The recent addition of the Walbran and upper Carmanah Valleys completes the protection of the Carmanah Creek watershed and the southern portion of the Walbran Creek watershed. The park provides unique opportunities for forest research and education in the areas of biodiversity, wildlife and fisheries habitat. It is a majestic forest capable of inspiring all visitors who come here, and offers unforgettable recreational opportunities for hikers and wilderness lovers.

This coastal fringe of mainly Sitka spruce, with its associated plants and animals, is truly a special place to discover. Sitka spruce forests are typically coast-hugging – they are rarely found more than 80 kilometres inland and at elevations greater than 30 metres. The park’s extensive groves of spruce attain a biomass (weight of plants per hectare) that is nearly twice that of a tropical forest. This dynamic system has developed over thousands of years and functions perfectly if left undisturbed.

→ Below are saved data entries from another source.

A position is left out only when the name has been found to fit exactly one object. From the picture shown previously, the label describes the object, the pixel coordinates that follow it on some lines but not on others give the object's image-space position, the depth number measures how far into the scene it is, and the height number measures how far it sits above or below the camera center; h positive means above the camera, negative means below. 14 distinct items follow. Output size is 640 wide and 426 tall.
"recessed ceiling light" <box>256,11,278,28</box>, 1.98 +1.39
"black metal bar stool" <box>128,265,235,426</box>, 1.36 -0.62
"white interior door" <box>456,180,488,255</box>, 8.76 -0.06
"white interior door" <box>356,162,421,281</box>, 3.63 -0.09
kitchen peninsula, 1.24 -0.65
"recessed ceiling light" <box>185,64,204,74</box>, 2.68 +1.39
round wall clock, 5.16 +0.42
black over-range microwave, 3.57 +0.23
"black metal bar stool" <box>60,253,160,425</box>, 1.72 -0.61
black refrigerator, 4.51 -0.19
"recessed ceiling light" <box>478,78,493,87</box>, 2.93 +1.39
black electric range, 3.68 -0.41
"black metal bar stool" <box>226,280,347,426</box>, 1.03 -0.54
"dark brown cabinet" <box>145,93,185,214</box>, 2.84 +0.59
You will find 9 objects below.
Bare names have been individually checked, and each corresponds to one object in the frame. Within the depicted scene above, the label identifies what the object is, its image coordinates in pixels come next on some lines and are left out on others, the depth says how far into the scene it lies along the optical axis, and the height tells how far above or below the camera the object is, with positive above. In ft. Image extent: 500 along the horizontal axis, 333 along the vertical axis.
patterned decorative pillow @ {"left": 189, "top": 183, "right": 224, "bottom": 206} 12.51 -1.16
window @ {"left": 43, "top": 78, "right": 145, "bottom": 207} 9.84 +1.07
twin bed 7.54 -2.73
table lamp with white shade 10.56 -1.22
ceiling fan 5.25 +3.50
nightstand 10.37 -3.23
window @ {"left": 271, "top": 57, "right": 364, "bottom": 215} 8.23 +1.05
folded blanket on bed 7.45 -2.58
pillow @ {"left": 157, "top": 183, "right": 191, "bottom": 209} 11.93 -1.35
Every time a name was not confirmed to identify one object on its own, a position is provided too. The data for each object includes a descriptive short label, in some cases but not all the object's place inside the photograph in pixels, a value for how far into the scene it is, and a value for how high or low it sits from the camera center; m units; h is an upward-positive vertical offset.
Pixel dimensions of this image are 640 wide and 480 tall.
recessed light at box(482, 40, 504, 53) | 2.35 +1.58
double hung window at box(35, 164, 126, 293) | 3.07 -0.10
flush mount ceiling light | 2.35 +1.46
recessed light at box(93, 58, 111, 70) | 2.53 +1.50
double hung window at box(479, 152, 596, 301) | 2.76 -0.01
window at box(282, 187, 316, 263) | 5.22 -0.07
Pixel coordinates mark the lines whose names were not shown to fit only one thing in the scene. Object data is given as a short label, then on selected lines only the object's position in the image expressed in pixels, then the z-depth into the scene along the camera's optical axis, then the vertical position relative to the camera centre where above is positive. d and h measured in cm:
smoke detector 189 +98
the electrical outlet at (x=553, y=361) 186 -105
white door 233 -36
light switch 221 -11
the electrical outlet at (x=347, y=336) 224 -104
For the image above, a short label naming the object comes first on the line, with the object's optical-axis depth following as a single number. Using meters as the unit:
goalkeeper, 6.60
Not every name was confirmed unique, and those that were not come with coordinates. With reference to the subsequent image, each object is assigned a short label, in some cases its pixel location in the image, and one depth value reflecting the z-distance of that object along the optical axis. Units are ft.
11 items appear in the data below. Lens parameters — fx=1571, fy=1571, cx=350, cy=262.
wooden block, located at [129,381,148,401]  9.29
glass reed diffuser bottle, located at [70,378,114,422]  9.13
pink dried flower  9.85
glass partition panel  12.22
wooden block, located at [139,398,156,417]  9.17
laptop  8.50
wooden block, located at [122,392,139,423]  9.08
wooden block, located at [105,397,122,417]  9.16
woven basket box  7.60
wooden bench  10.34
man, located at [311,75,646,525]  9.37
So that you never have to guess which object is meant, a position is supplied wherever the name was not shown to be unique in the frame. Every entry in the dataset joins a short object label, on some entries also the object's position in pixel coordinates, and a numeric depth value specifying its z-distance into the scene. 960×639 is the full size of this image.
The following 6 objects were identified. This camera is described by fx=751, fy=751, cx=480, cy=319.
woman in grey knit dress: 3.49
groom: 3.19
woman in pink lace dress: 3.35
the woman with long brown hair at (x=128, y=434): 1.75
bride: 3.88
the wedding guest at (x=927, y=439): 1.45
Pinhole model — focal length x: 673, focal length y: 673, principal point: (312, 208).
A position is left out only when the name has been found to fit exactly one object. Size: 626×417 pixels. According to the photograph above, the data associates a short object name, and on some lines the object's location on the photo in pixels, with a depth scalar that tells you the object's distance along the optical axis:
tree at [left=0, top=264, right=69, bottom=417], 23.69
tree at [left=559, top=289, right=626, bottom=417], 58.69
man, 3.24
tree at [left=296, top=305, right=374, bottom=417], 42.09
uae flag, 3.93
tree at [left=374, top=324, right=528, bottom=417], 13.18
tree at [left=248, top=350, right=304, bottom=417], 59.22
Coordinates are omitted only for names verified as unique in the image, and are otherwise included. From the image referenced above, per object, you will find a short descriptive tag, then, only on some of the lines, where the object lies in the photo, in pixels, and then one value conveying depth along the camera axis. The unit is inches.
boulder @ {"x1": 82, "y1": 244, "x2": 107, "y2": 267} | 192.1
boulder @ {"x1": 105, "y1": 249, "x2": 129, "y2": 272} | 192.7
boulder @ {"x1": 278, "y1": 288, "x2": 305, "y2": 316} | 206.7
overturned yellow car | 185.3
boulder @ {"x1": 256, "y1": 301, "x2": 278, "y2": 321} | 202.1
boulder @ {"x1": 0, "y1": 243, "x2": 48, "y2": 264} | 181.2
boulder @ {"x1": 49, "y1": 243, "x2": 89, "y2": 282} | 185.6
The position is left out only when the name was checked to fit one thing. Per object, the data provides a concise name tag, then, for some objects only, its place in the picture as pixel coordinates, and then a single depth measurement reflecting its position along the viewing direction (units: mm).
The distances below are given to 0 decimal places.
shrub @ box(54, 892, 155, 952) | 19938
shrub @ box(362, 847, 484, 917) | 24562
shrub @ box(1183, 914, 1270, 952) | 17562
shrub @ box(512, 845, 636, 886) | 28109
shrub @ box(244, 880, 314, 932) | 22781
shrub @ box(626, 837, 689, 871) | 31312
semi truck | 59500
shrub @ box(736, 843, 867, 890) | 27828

Several hiking trails in the Carmanah Valley provide access to many of the park’s notable natural features, including some of the area’s largest trees. Many sections of the trail are extremely muddy and difficult. Be equipped with appropriate clothing (including adequate rain gear) and good hiking boots.”

Source: BC Parks

Sombrio Beach

Photo Credit: TJ Watt

“Located at approximately Kilometer 29 of the Juan de Fuca Marine Trail, the large cobbled Sombrio Beach can be reached via a 250-meter access trail from the Sombrio Beach Trailhead parking lot, off Hwy 14. There are two designated wilderness camping areas at Sombrio Beach; one at East Sombrio and one at West Sombrio.

Visitors can explore or hike east or west along the beach, enjoy a picnic or try their hand at surfing in this world-class surfing area. Sombrio Beach is part of the Juan de Fuca Marine Trail, so please respect trail hikers. Parkinson Creek is approximately 9 km west of Sombrio Beach; the nearest trailhead to the east is the Juan de Fuca East (China Beach) Trailhead at Kilometer 0.”

Source: BC Parks

Parkinson Creek

Parkinson Creek Trailhead is located at Kilometer 37.6 of the Juan de Fuca Marine Trail. From here you can hike east to Sombrio or west to Botanical Beach. There are 2 campsites nearby – Payzant Creek at Kilometer 40 and Little Kuitsche Creek at Kilometer 33.5.

This moderate section of trail takes hikers through regenerating logged areas and old growth forest fringe and along the beautiful rugged shoreline. Watch for marine mammals that frequent this area.

Source: BC Parks

China Beach

Photo Credit: TJ Watt

China Beach day-use area is a spectacular spot for family outings and day trips, 35 km west of Sooke and 36 km east of Port Renfrew. The 15-20 minute hike (each way) through the mature forest of Sitka spruce, Douglas fir and Western red cedar leads visitors to the great rolling breakers of a tumultuous sea.

The fine sand beach is ideal for picnicking, sandcastle building, wading and relaxing. Take a short walk to the western end of the beach to the waterfall or wander at length to the east. It is possible to walk along the beach between China Beach and Second Beach.

In the spring and fall, look for the magnificent grey whale offshore as it travels along its migratory route. As many as 17,000 of these mammoth creatures travel down the coast throughout the migration period; some, in fact, spend the summer off the shores of Vancouver Island.

There are 78 drive-in campsites available at this campground. Campsite reservations are accepted and first-come, first-served sites are also available. Some facilities are wheelchair accessible; pit toilets and water taps are located throughout the campground. There are no showers facilities and no sani-station/dump facilities at this park. Closest sani-station located at French Beach Provincial Park. No cycling on park trails; cycling is permitted on the campground road network only.